ただ、日本ミネラルウォーター協会さんとしては「ご家庭において普段はなるべく賞味期限切れの前に飲み切ること」を推奨しているそう。これは、ペットボトルの品質は保管状態にも左右されますし、後述する通り、殺菌されずにボトリングされている場合もあるためです。
そこで便利なのが「ローリングストック」でペットボトル飲料を保管する方法です。ローリングストックとは、その名の通りストック(備蓄)をローリング(回転)させること。普段から使うペットボトル飲料を少し多めに備蓄しておき、使った分だけ定期的に補充していく方法です。この方法なら無理なく、賞味期限内に使い切ることができますね。
ペットボトルの水は賞味期限が切れた後、いつまで飲める?
渡辺さん「成分が変化しにくいにもかかわらず、ペットボトルの水に賞味期限がある理由は、容器から水分が徐々に蒸発し、量が減っていくからです。賞味期限内で表示された量を下回らないように、期限が決められています」

課題の指示: ペットボトルの水の賞味期限を扱った上の文章を、最後の一文に続けて書き継いでください。

与えられたデータ:
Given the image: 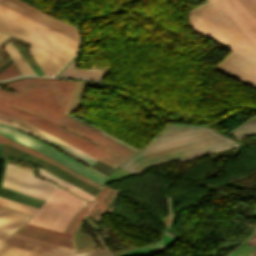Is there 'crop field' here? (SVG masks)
Masks as SVG:
<instances>
[{"label":"crop field","mask_w":256,"mask_h":256,"mask_svg":"<svg viewBox=\"0 0 256 256\" xmlns=\"http://www.w3.org/2000/svg\"><path fill=\"white\" fill-rule=\"evenodd\" d=\"M189 18L195 30L232 50L214 69L256 88V0H208Z\"/></svg>","instance_id":"crop-field-1"},{"label":"crop field","mask_w":256,"mask_h":256,"mask_svg":"<svg viewBox=\"0 0 256 256\" xmlns=\"http://www.w3.org/2000/svg\"><path fill=\"white\" fill-rule=\"evenodd\" d=\"M20 107L28 109L40 116H43L55 123L63 119L66 114L44 105L36 100L0 92V114L20 119L46 133L71 144L72 146L92 155L93 157L117 167L128 157L139 149L87 124L70 115H68L61 124L87 136L94 142L27 110L15 108Z\"/></svg>","instance_id":"crop-field-2"},{"label":"crop field","mask_w":256,"mask_h":256,"mask_svg":"<svg viewBox=\"0 0 256 256\" xmlns=\"http://www.w3.org/2000/svg\"><path fill=\"white\" fill-rule=\"evenodd\" d=\"M231 142L235 141L204 125L168 124L160 135L120 167L137 174L157 163Z\"/></svg>","instance_id":"crop-field-3"},{"label":"crop field","mask_w":256,"mask_h":256,"mask_svg":"<svg viewBox=\"0 0 256 256\" xmlns=\"http://www.w3.org/2000/svg\"><path fill=\"white\" fill-rule=\"evenodd\" d=\"M0 13L17 21L20 22L48 37H51L75 50L78 51V45L79 43L0 4ZM0 14V26L4 27L6 29L12 30L14 32H17L43 46H45L46 48L50 49L51 51L67 58V59H71L76 53L77 51L51 39L48 38L20 23H17L3 15Z\"/></svg>","instance_id":"crop-field-4"},{"label":"crop field","mask_w":256,"mask_h":256,"mask_svg":"<svg viewBox=\"0 0 256 256\" xmlns=\"http://www.w3.org/2000/svg\"><path fill=\"white\" fill-rule=\"evenodd\" d=\"M75 82L59 79L25 78L2 84L16 90V93L3 89L0 91L36 99L63 112Z\"/></svg>","instance_id":"crop-field-5"},{"label":"crop field","mask_w":256,"mask_h":256,"mask_svg":"<svg viewBox=\"0 0 256 256\" xmlns=\"http://www.w3.org/2000/svg\"><path fill=\"white\" fill-rule=\"evenodd\" d=\"M84 202L85 200L58 187L29 224L62 232L68 220Z\"/></svg>","instance_id":"crop-field-6"},{"label":"crop field","mask_w":256,"mask_h":256,"mask_svg":"<svg viewBox=\"0 0 256 256\" xmlns=\"http://www.w3.org/2000/svg\"><path fill=\"white\" fill-rule=\"evenodd\" d=\"M0 134L5 135L11 139H14L28 147H31L49 157H51V158L61 162L62 164L74 169L75 171L89 177L90 179H92L102 185L106 179L105 176L91 170L88 167H85V166L79 164L78 162L74 161L73 159L64 155L63 153L57 151L56 149L34 139L33 137H31L19 130H16L14 128L7 127V126L0 124Z\"/></svg>","instance_id":"crop-field-7"},{"label":"crop field","mask_w":256,"mask_h":256,"mask_svg":"<svg viewBox=\"0 0 256 256\" xmlns=\"http://www.w3.org/2000/svg\"><path fill=\"white\" fill-rule=\"evenodd\" d=\"M3 187L46 200L57 186L33 177L31 171L7 163Z\"/></svg>","instance_id":"crop-field-8"},{"label":"crop field","mask_w":256,"mask_h":256,"mask_svg":"<svg viewBox=\"0 0 256 256\" xmlns=\"http://www.w3.org/2000/svg\"><path fill=\"white\" fill-rule=\"evenodd\" d=\"M0 3L79 42L76 28L60 20L49 17L19 0H0Z\"/></svg>","instance_id":"crop-field-9"},{"label":"crop field","mask_w":256,"mask_h":256,"mask_svg":"<svg viewBox=\"0 0 256 256\" xmlns=\"http://www.w3.org/2000/svg\"><path fill=\"white\" fill-rule=\"evenodd\" d=\"M116 190L103 186L94 203L86 201L77 213L70 219L64 232L73 234L84 215H90L96 221L103 214ZM63 232V231H62Z\"/></svg>","instance_id":"crop-field-10"},{"label":"crop field","mask_w":256,"mask_h":256,"mask_svg":"<svg viewBox=\"0 0 256 256\" xmlns=\"http://www.w3.org/2000/svg\"><path fill=\"white\" fill-rule=\"evenodd\" d=\"M43 140L69 152L70 154L74 155L75 157L83 160L85 163H87L92 168H94L106 175H109L115 169V168L93 158L92 156L72 147L71 145L49 135V134Z\"/></svg>","instance_id":"crop-field-11"},{"label":"crop field","mask_w":256,"mask_h":256,"mask_svg":"<svg viewBox=\"0 0 256 256\" xmlns=\"http://www.w3.org/2000/svg\"><path fill=\"white\" fill-rule=\"evenodd\" d=\"M30 219V216L20 212L4 209L0 211V241L8 237L22 227Z\"/></svg>","instance_id":"crop-field-12"},{"label":"crop field","mask_w":256,"mask_h":256,"mask_svg":"<svg viewBox=\"0 0 256 256\" xmlns=\"http://www.w3.org/2000/svg\"><path fill=\"white\" fill-rule=\"evenodd\" d=\"M4 242H8L14 245H18L48 256H72V253L65 252L56 248H52L46 245H42L33 241H29L20 237L11 235Z\"/></svg>","instance_id":"crop-field-13"},{"label":"crop field","mask_w":256,"mask_h":256,"mask_svg":"<svg viewBox=\"0 0 256 256\" xmlns=\"http://www.w3.org/2000/svg\"><path fill=\"white\" fill-rule=\"evenodd\" d=\"M0 143H7V144H9L11 146L19 148V149H21L23 151H26V152L30 153V154L38 156V157H40V158H42V159H44V160H46V161H48V162L58 166L59 168H61V169L65 170V171L71 173L72 175H74V176H76V177L86 181L87 183H89V184H91V185H93V186H95V187H97L99 189L102 186V185H100V184H98V183L88 179L87 177H85V176L75 172L74 170H72V169H70V168L60 164L59 162H57V161H55V160H53V159H51V158H49V157L39 153V152H37V151H35V150L31 149V148H28V147H26V146H24V145H22V144H20V143H18L16 141H14V140H11V139H9L7 137H4V136L0 135Z\"/></svg>","instance_id":"crop-field-14"},{"label":"crop field","mask_w":256,"mask_h":256,"mask_svg":"<svg viewBox=\"0 0 256 256\" xmlns=\"http://www.w3.org/2000/svg\"><path fill=\"white\" fill-rule=\"evenodd\" d=\"M108 70L76 68L73 60L58 76L93 78L102 81Z\"/></svg>","instance_id":"crop-field-15"},{"label":"crop field","mask_w":256,"mask_h":256,"mask_svg":"<svg viewBox=\"0 0 256 256\" xmlns=\"http://www.w3.org/2000/svg\"><path fill=\"white\" fill-rule=\"evenodd\" d=\"M16 233H20V234H23V235H26V236L37 238V239H40V240H43V241H47V242H50V243H53V244H57V245L64 246V247L75 250L73 241L71 239L59 237V236H56V235L40 232V231H37V230L25 228V227L21 228Z\"/></svg>","instance_id":"crop-field-16"},{"label":"crop field","mask_w":256,"mask_h":256,"mask_svg":"<svg viewBox=\"0 0 256 256\" xmlns=\"http://www.w3.org/2000/svg\"><path fill=\"white\" fill-rule=\"evenodd\" d=\"M0 31L5 32V33L10 34V35H14V36H16V37H18V38H20V39L30 43V45L32 47H34L35 49L40 51L42 54H44L46 57H48L49 59H51L52 61H54L56 64H58L61 67L68 62V60H66V59H64V58L54 54L53 52H51L50 50L46 49L45 47H43V46H41V45H39V44H37V43H35V42L25 38V37H23V36H21V35H19L17 33L11 32V31L6 30V29H3L1 27H0Z\"/></svg>","instance_id":"crop-field-17"},{"label":"crop field","mask_w":256,"mask_h":256,"mask_svg":"<svg viewBox=\"0 0 256 256\" xmlns=\"http://www.w3.org/2000/svg\"><path fill=\"white\" fill-rule=\"evenodd\" d=\"M163 234H164L163 237L153 245H150V246H147V247H144V248H141V249H137V250L127 251V252L121 253L120 255L121 256H128V255H132V254H138V255L151 254L155 250H157L158 248H160V247L172 242L173 240L177 239L174 236H172V235H170L166 232H164Z\"/></svg>","instance_id":"crop-field-18"},{"label":"crop field","mask_w":256,"mask_h":256,"mask_svg":"<svg viewBox=\"0 0 256 256\" xmlns=\"http://www.w3.org/2000/svg\"><path fill=\"white\" fill-rule=\"evenodd\" d=\"M4 48L8 52V54L18 67V69L20 70L21 74H35L33 70L29 67L25 59L21 56V54L16 50V48L12 44L7 43Z\"/></svg>","instance_id":"crop-field-19"},{"label":"crop field","mask_w":256,"mask_h":256,"mask_svg":"<svg viewBox=\"0 0 256 256\" xmlns=\"http://www.w3.org/2000/svg\"><path fill=\"white\" fill-rule=\"evenodd\" d=\"M30 52L40 65L41 69L45 73V75H53L56 71H58L61 67L53 63L51 60L46 58L44 55H42L40 52L35 50L34 48L30 47Z\"/></svg>","instance_id":"crop-field-20"},{"label":"crop field","mask_w":256,"mask_h":256,"mask_svg":"<svg viewBox=\"0 0 256 256\" xmlns=\"http://www.w3.org/2000/svg\"><path fill=\"white\" fill-rule=\"evenodd\" d=\"M0 256H44V255L2 242L0 243Z\"/></svg>","instance_id":"crop-field-21"},{"label":"crop field","mask_w":256,"mask_h":256,"mask_svg":"<svg viewBox=\"0 0 256 256\" xmlns=\"http://www.w3.org/2000/svg\"><path fill=\"white\" fill-rule=\"evenodd\" d=\"M236 138L240 139L246 136L256 135V116L250 118L238 128L228 132Z\"/></svg>","instance_id":"crop-field-22"},{"label":"crop field","mask_w":256,"mask_h":256,"mask_svg":"<svg viewBox=\"0 0 256 256\" xmlns=\"http://www.w3.org/2000/svg\"><path fill=\"white\" fill-rule=\"evenodd\" d=\"M0 190L10 192V193H12V194H14L18 197L29 199L31 201L21 199V198H18V197H14V196H11V195L3 194V193H0V197L10 199V200H13V201H16V202H20V203H23V204H27V205H30V206H33V207L39 208L41 206V204L44 202V200L37 199V198L31 197V196H27V195H24V194H21V193H17V192L11 191V190H7V189L1 188V187H0Z\"/></svg>","instance_id":"crop-field-23"},{"label":"crop field","mask_w":256,"mask_h":256,"mask_svg":"<svg viewBox=\"0 0 256 256\" xmlns=\"http://www.w3.org/2000/svg\"><path fill=\"white\" fill-rule=\"evenodd\" d=\"M0 123H4V124H8V125H12L14 127H17L19 129L25 130L27 132H30L40 138H42L43 136L46 135V133L20 121L17 119H13V118H9V117H5V116H1L0 115Z\"/></svg>","instance_id":"crop-field-24"},{"label":"crop field","mask_w":256,"mask_h":256,"mask_svg":"<svg viewBox=\"0 0 256 256\" xmlns=\"http://www.w3.org/2000/svg\"><path fill=\"white\" fill-rule=\"evenodd\" d=\"M39 171H40V174L44 175V176H47L53 180H55L56 182H58L60 185H62L64 188L86 198V199H90V200H93L95 196L83 191L82 189L70 184V183H67V182H64L56 177H54L53 175L43 171L41 168H39Z\"/></svg>","instance_id":"crop-field-25"},{"label":"crop field","mask_w":256,"mask_h":256,"mask_svg":"<svg viewBox=\"0 0 256 256\" xmlns=\"http://www.w3.org/2000/svg\"><path fill=\"white\" fill-rule=\"evenodd\" d=\"M0 205L22 211V212H25V213L30 214V215H33L35 213V211L37 210V208H33V207H30V206H27V205L16 203V202L6 200V199H3V198H0Z\"/></svg>","instance_id":"crop-field-26"},{"label":"crop field","mask_w":256,"mask_h":256,"mask_svg":"<svg viewBox=\"0 0 256 256\" xmlns=\"http://www.w3.org/2000/svg\"><path fill=\"white\" fill-rule=\"evenodd\" d=\"M95 236L97 237L98 241L100 242L101 246L104 250L99 251H89V252H80L75 253L74 256H113V254L109 251V249L105 246L104 242L100 238L99 234L95 233Z\"/></svg>","instance_id":"crop-field-27"},{"label":"crop field","mask_w":256,"mask_h":256,"mask_svg":"<svg viewBox=\"0 0 256 256\" xmlns=\"http://www.w3.org/2000/svg\"><path fill=\"white\" fill-rule=\"evenodd\" d=\"M19 74H20V73H19L18 70L16 69L14 63H12L10 66H8L6 69H4V70L0 73V79L12 77V76L19 75Z\"/></svg>","instance_id":"crop-field-28"},{"label":"crop field","mask_w":256,"mask_h":256,"mask_svg":"<svg viewBox=\"0 0 256 256\" xmlns=\"http://www.w3.org/2000/svg\"><path fill=\"white\" fill-rule=\"evenodd\" d=\"M234 146H238V144L235 143V144L227 145V146L220 147V148H217V149H213V150H209V151H206V152H202V153H198V154H195V155H191V156H188V157L180 158V160H181L182 162H184V161H186V160H188V159H191V158H195V157L207 155V154H210V153H212V152L219 151V150H223V149H227V148H231V147H234Z\"/></svg>","instance_id":"crop-field-29"},{"label":"crop field","mask_w":256,"mask_h":256,"mask_svg":"<svg viewBox=\"0 0 256 256\" xmlns=\"http://www.w3.org/2000/svg\"><path fill=\"white\" fill-rule=\"evenodd\" d=\"M25 227L37 229V230H40V231H44V232H48V233H52V234H56V235H59V236H63V237H67V238H71L72 239V235H69V234H65V233H61V232H57V231H53V230H49V229H45V228L29 225V224L25 225Z\"/></svg>","instance_id":"crop-field-30"},{"label":"crop field","mask_w":256,"mask_h":256,"mask_svg":"<svg viewBox=\"0 0 256 256\" xmlns=\"http://www.w3.org/2000/svg\"><path fill=\"white\" fill-rule=\"evenodd\" d=\"M13 235L20 236V237H23V238H26V239H29V240H33V241H36V242H39V243H43V244H46V245H49V246H52V247H56V248H59V249H62V250L74 253V250H70V249H67V248H64V247L53 245V244H50V243H47V242H43V241H40V240H37V239H33V238L26 237V236H23V235H20V234H16V233H14Z\"/></svg>","instance_id":"crop-field-31"},{"label":"crop field","mask_w":256,"mask_h":256,"mask_svg":"<svg viewBox=\"0 0 256 256\" xmlns=\"http://www.w3.org/2000/svg\"><path fill=\"white\" fill-rule=\"evenodd\" d=\"M5 165H6V158H0V186H2V183H3Z\"/></svg>","instance_id":"crop-field-32"},{"label":"crop field","mask_w":256,"mask_h":256,"mask_svg":"<svg viewBox=\"0 0 256 256\" xmlns=\"http://www.w3.org/2000/svg\"><path fill=\"white\" fill-rule=\"evenodd\" d=\"M247 244L256 246V233L251 237Z\"/></svg>","instance_id":"crop-field-33"},{"label":"crop field","mask_w":256,"mask_h":256,"mask_svg":"<svg viewBox=\"0 0 256 256\" xmlns=\"http://www.w3.org/2000/svg\"><path fill=\"white\" fill-rule=\"evenodd\" d=\"M9 35H6L4 33H0V43L3 42Z\"/></svg>","instance_id":"crop-field-34"},{"label":"crop field","mask_w":256,"mask_h":256,"mask_svg":"<svg viewBox=\"0 0 256 256\" xmlns=\"http://www.w3.org/2000/svg\"><path fill=\"white\" fill-rule=\"evenodd\" d=\"M250 256H256V247H254V249H253V251H252Z\"/></svg>","instance_id":"crop-field-35"},{"label":"crop field","mask_w":256,"mask_h":256,"mask_svg":"<svg viewBox=\"0 0 256 256\" xmlns=\"http://www.w3.org/2000/svg\"><path fill=\"white\" fill-rule=\"evenodd\" d=\"M0 208H2V206H0Z\"/></svg>","instance_id":"crop-field-36"}]
</instances>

演習の解答:
例えば、2リットルのペットボトルの水は、賞味期限までの間は2リットルを下回らないよう、多めに詰められています。それ以降は量が2リットル未満になる可能性があるのです。
量が減ったとしても、水は水。成分の変化がなければ安心して飲めます。ミネラルが分離し沈殿していても身体への影響は考えにくいそうです。
そのため、適切な環境で保存していれば、賞味期限の過ぎたペットボトルの水を飲んでも問題ありません。ただし、どんな環境で保存されるかに大きく左右されますし、またボトリング前に消毒・除菌しているかなど、商品の製造工程にもよるため、「賞味期限切れ◯◯カ月までは飲用可」などのように、賞味期限からどれくらいの期間、飲用可能かを名言することは厳しいのだそうです。
ヨーロッパのミネラルウォーターは加熱殺菌しないことも
渡辺さんによると、日本のメーカーでは、ミネラルウォーターをボトリングする前に加熱殺菌やろ過除菌を行うものの、ヨーロッパのミネラルウォーターの場合、こうした処理をしないことも多いのだそう。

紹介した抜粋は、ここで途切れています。